CORNELL: Exactly. And a life of it's own is very true to the spirit of the character. The purpose of Benny is one thing: a domestic observer character amongst cosmic vastness. Originally that was the cosmic vastness of a distant and alien Dr and now I would say it's the cosmic vastness of all of science fiction. Her brand of carry-on / absurd/ occasionally tragic life experience plays off always against what's happening in more spacey things currently.

ME: One of the things Big Finish is also very conscious of at the moment is that the guidelines for Dr Who have changed so that we have to be much more careful about suitability of content for a family audience and so on.
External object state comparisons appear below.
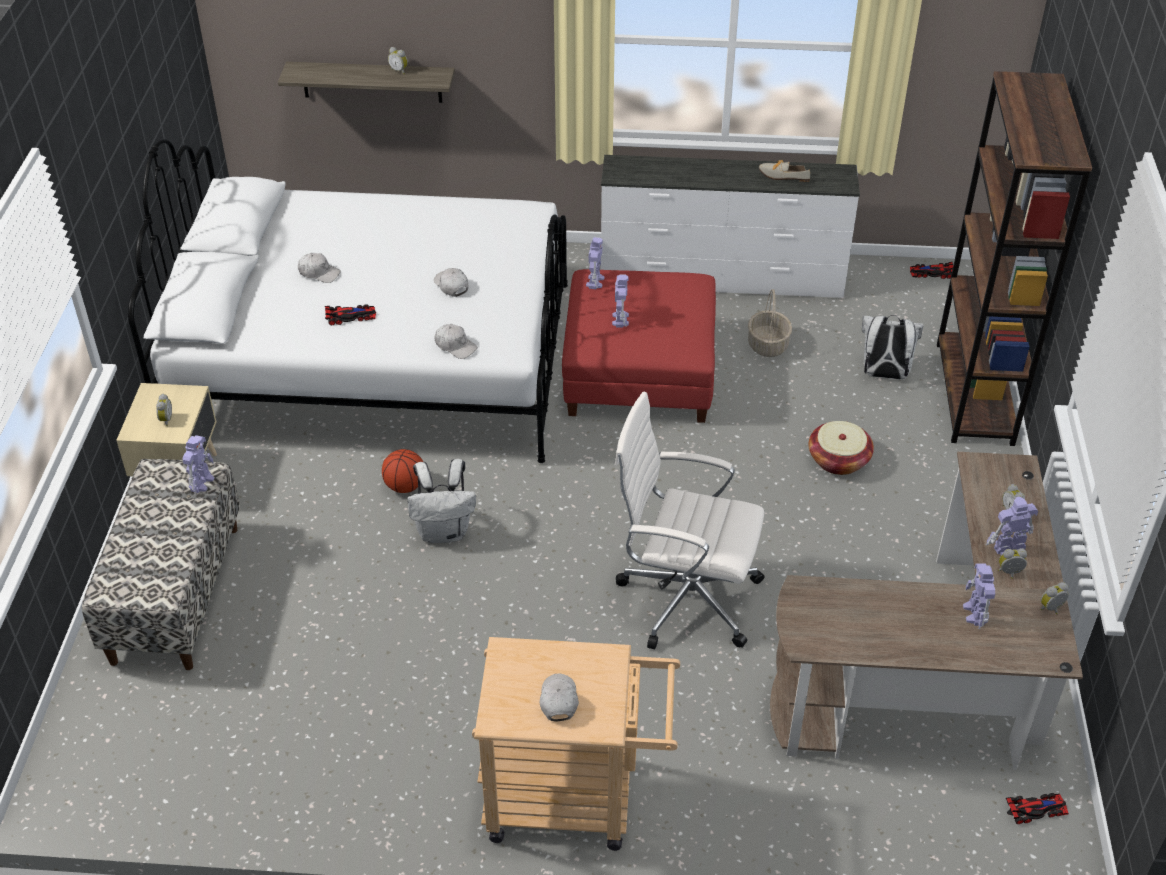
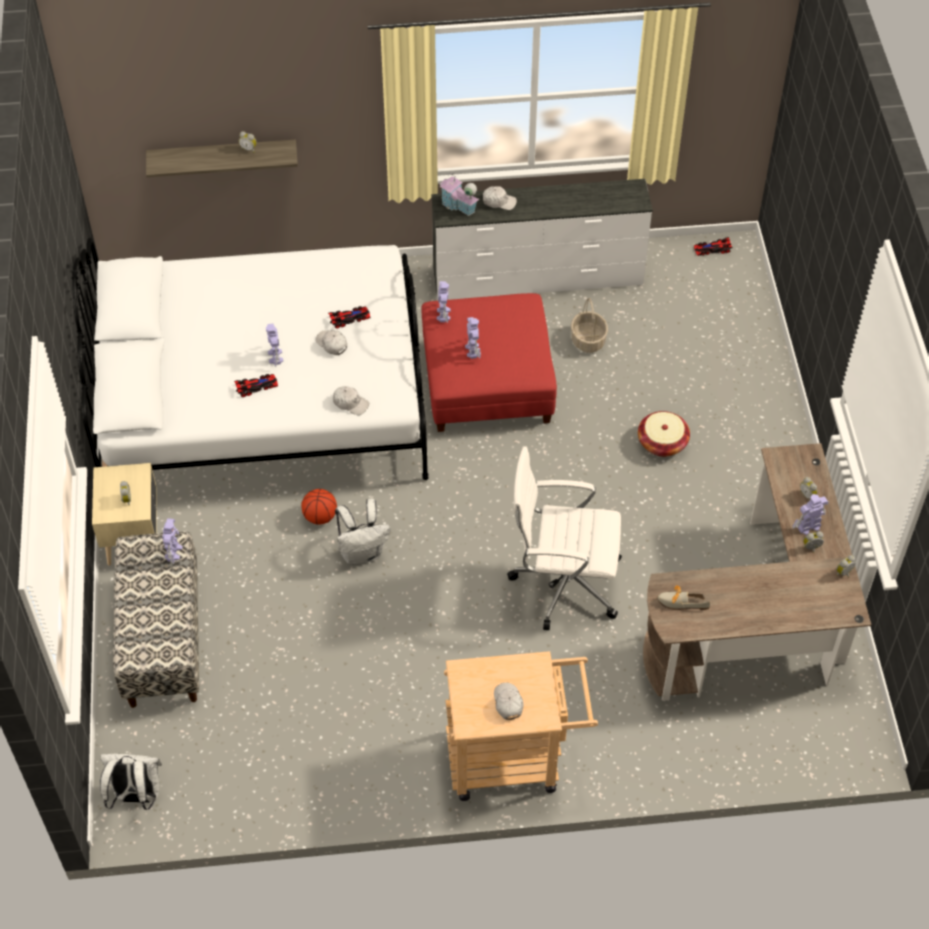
camera: 10 degrees left, 10 degrees up
white cap [298,253,341,283] -> white cap moved to [483,186,517,210]
shoe [759,160,810,182] -> shoe moved to [657,585,710,610]
white backpack [862,315,924,379] -> white backpack moved to [100,754,162,810]
brown bookcase [937,71,1092,446] -> none
toy robot [963,563,995,629] -> toy robot moved to [266,324,283,367]
toy car [1006,793,1069,824] -> toy car moved to [328,306,371,329]
none -> toy house [439,173,480,216]

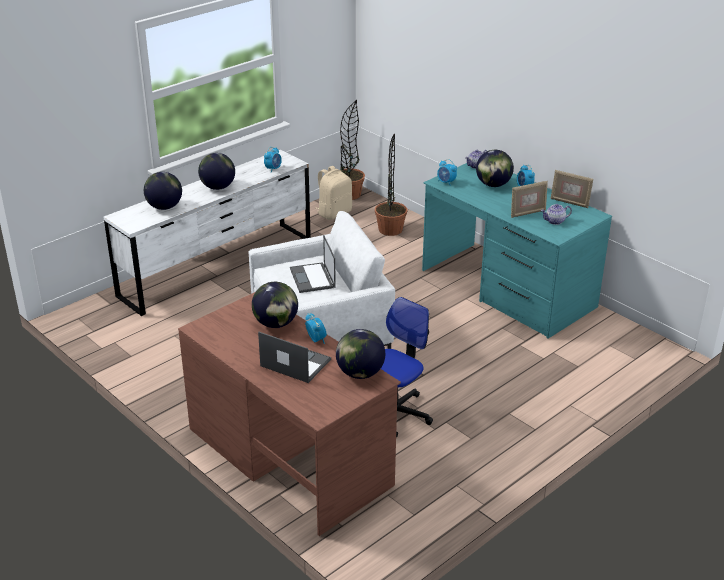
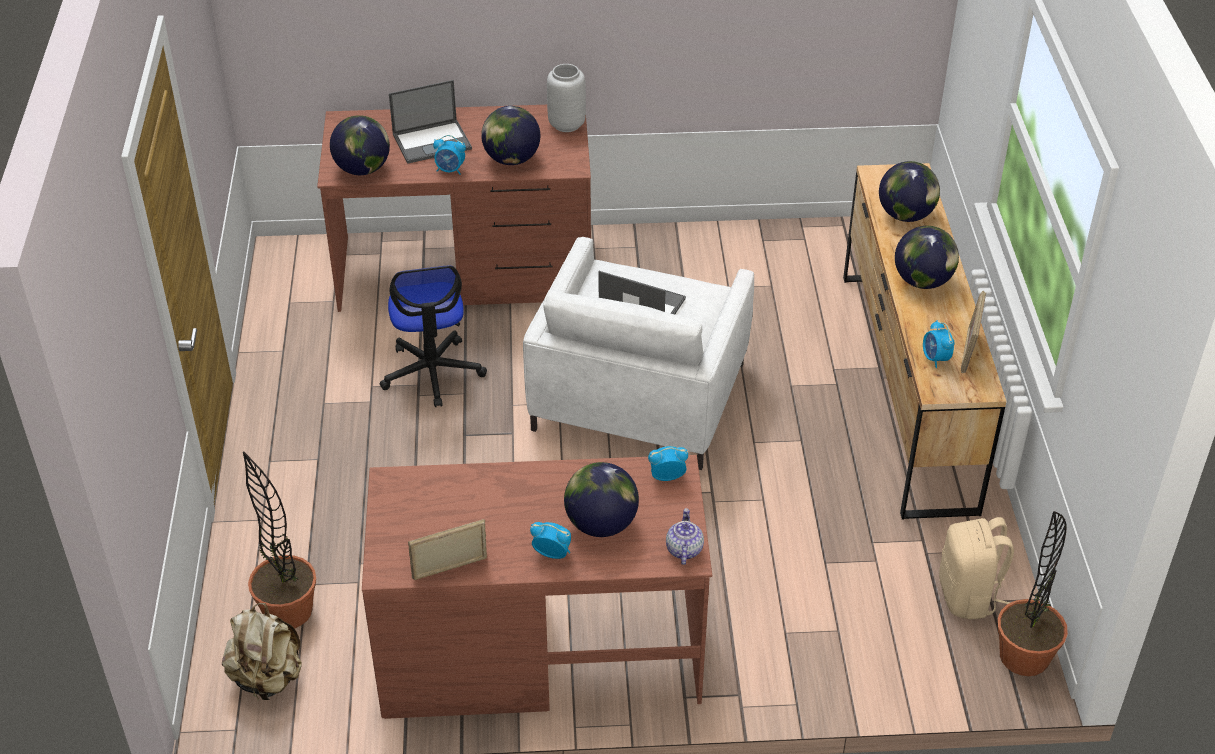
camera: 130 degrees right, 10 degrees up
white dresser [104,150,311,316] -> brown dresser [843,163,1007,519]
potted plant [375,133,407,236] -> potted plant moved to [243,451,316,628]
turquoise desk [422,163,612,339] -> brown desk [362,455,712,719]
picture frame [511,181,548,218] -> picture frame moved to [961,291,986,374]
teapot [541,204,572,225] -> none
none -> beige backpack [222,603,302,700]
none -> grey vase [547,64,586,132]

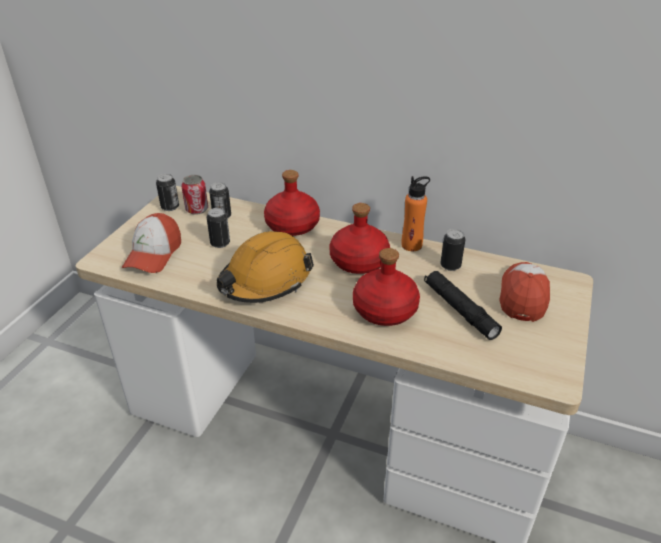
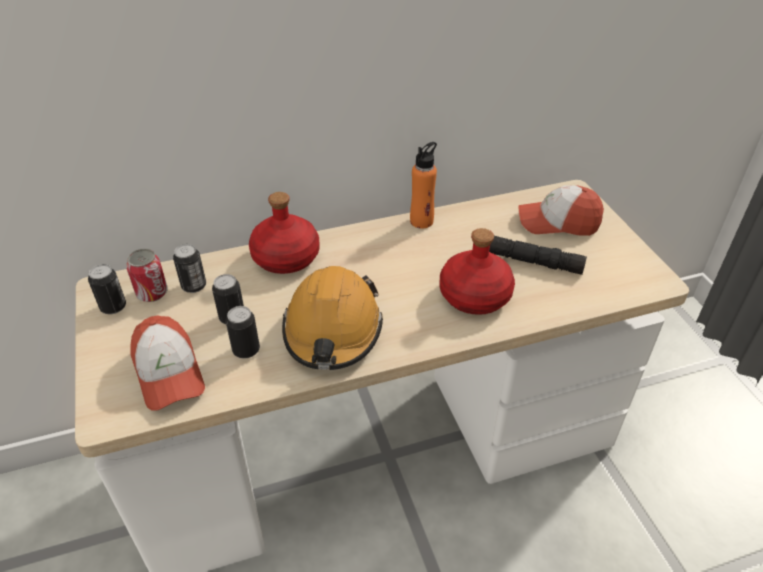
camera: 40 degrees left, 5 degrees up
red bottle [330,203,390,274] -> none
can [440,229,465,271] -> can moved to [226,306,260,359]
cap [499,262,550,322] -> cap turned 60 degrees counterclockwise [519,185,604,236]

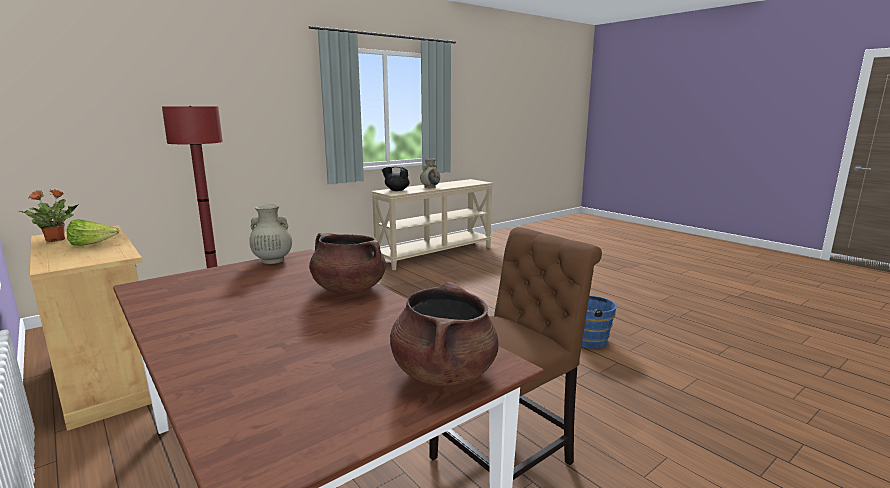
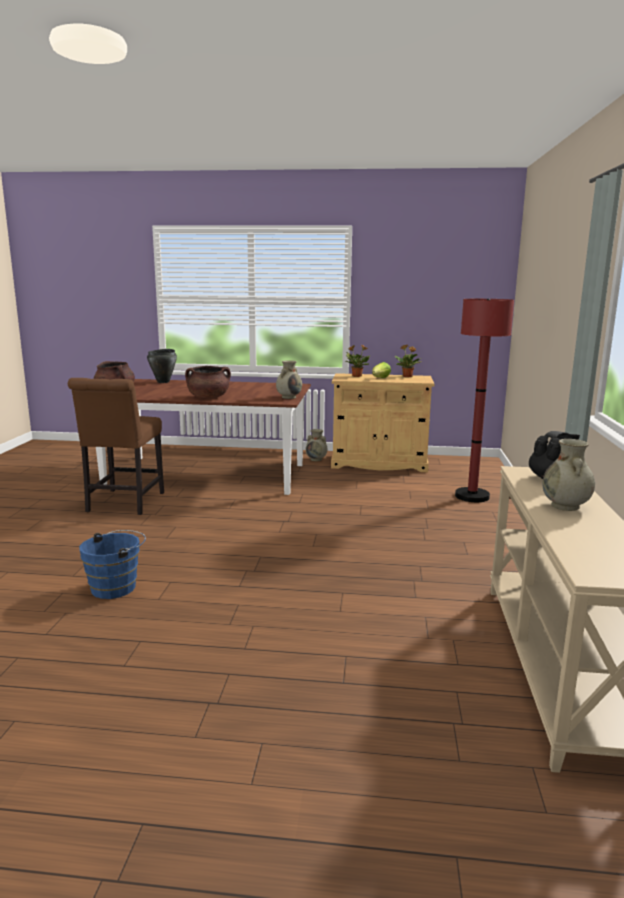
camera: 135 degrees right, 0 degrees up
none -> black cooking pot [147,349,177,383]
none -> beige vase [306,429,328,461]
none -> potted plant [345,345,370,377]

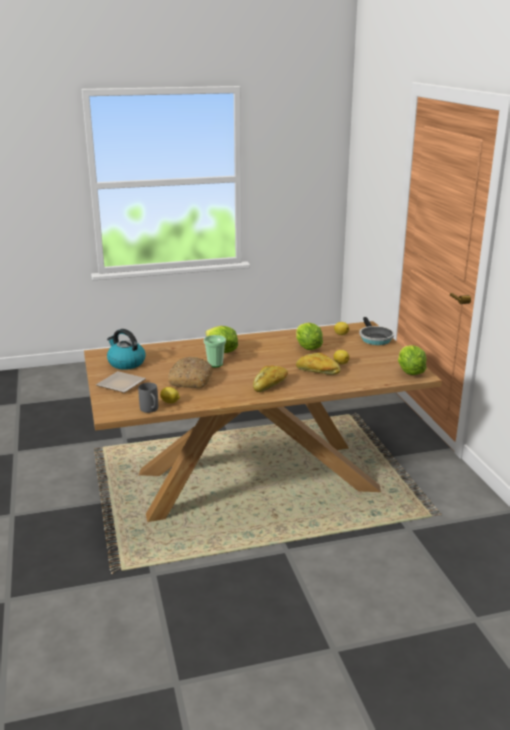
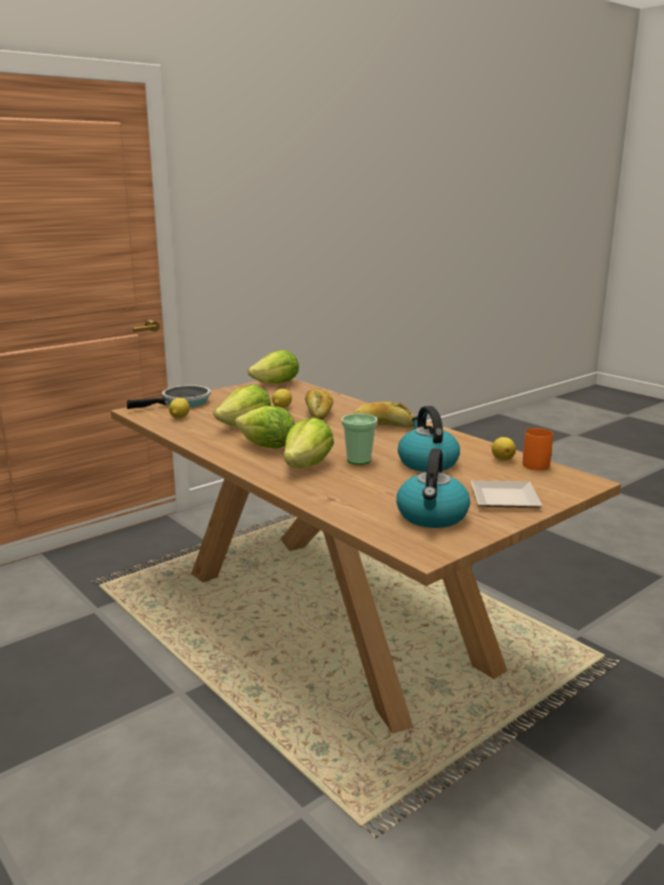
camera: 115 degrees left, 5 degrees down
grey mug [138,383,158,413] -> orange mug [523,428,553,470]
bread [168,357,213,388] -> kettle [398,406,460,472]
none -> lettuce [235,406,295,448]

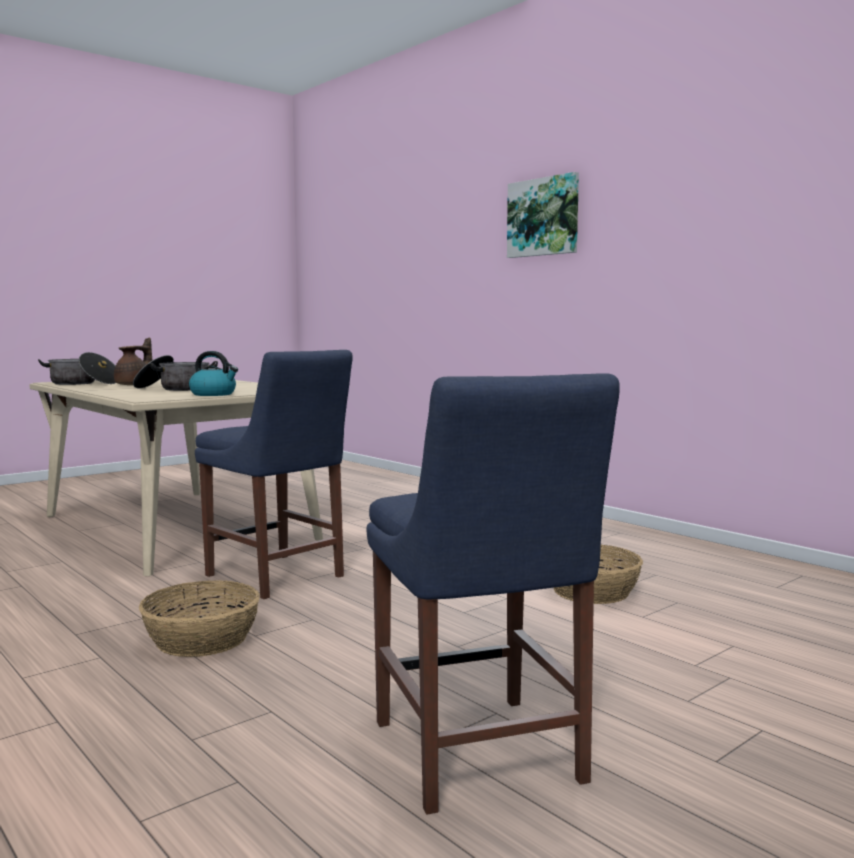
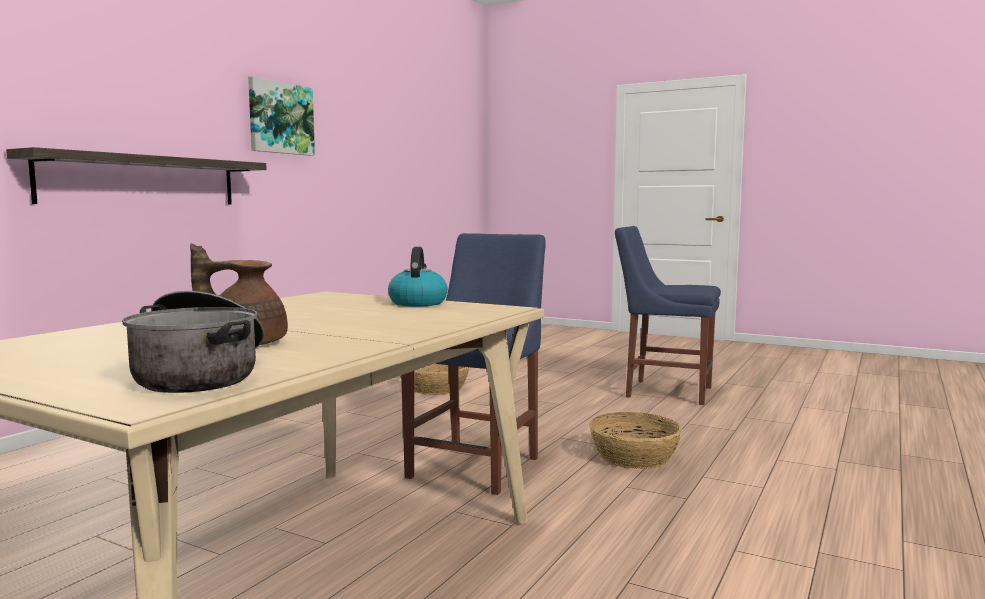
camera: 110 degrees left, 0 degrees up
cooking pot [133,355,218,391] -> none
blue chair [367,373,620,815] -> blue chair turned 120 degrees counterclockwise [615,226,721,405]
picture [507,172,579,258] -> picture moved to [248,76,315,156]
none -> shelf [6,147,267,204]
As a natural progression from that, Benny has become much more adult. She now swears and its ruder. How much do you feel Benny works as a standalone, independent series and how much is it a Dr Who spin off?

CORNELL: It's not been a spin-off for a hell of a long time now. That's what I mean to say when I talk about a point of view as a format. She's got her own point of view which works whatever you play it off of. It certainly doesn't need to play off of Dr Who. In many ways it would be great if she could wander off into the Star Trek universe. Can you imagine?

ME: Actually I can.

CORNELL: It would be worth getting a licence just for a couple of months!

ME: Finally, then, if hypothetically Big Finish ever one day got Eccleston to do a series, we'd more than likely have to come up with a new companion who wasn't Rose. So what would she be like? If you were given that job...

CORNELL: Oh boy. I think I'm companioned out. Make her posh. That would be interesting.

ME: You don't feel that Charley is Rose-but-posh?

CORNELL: But Paul McGann is also. I think Charley would work quite well with Eccleston! Have the regeneration! "Do you want to come with me?" "No actually I don't. Take me home you lout."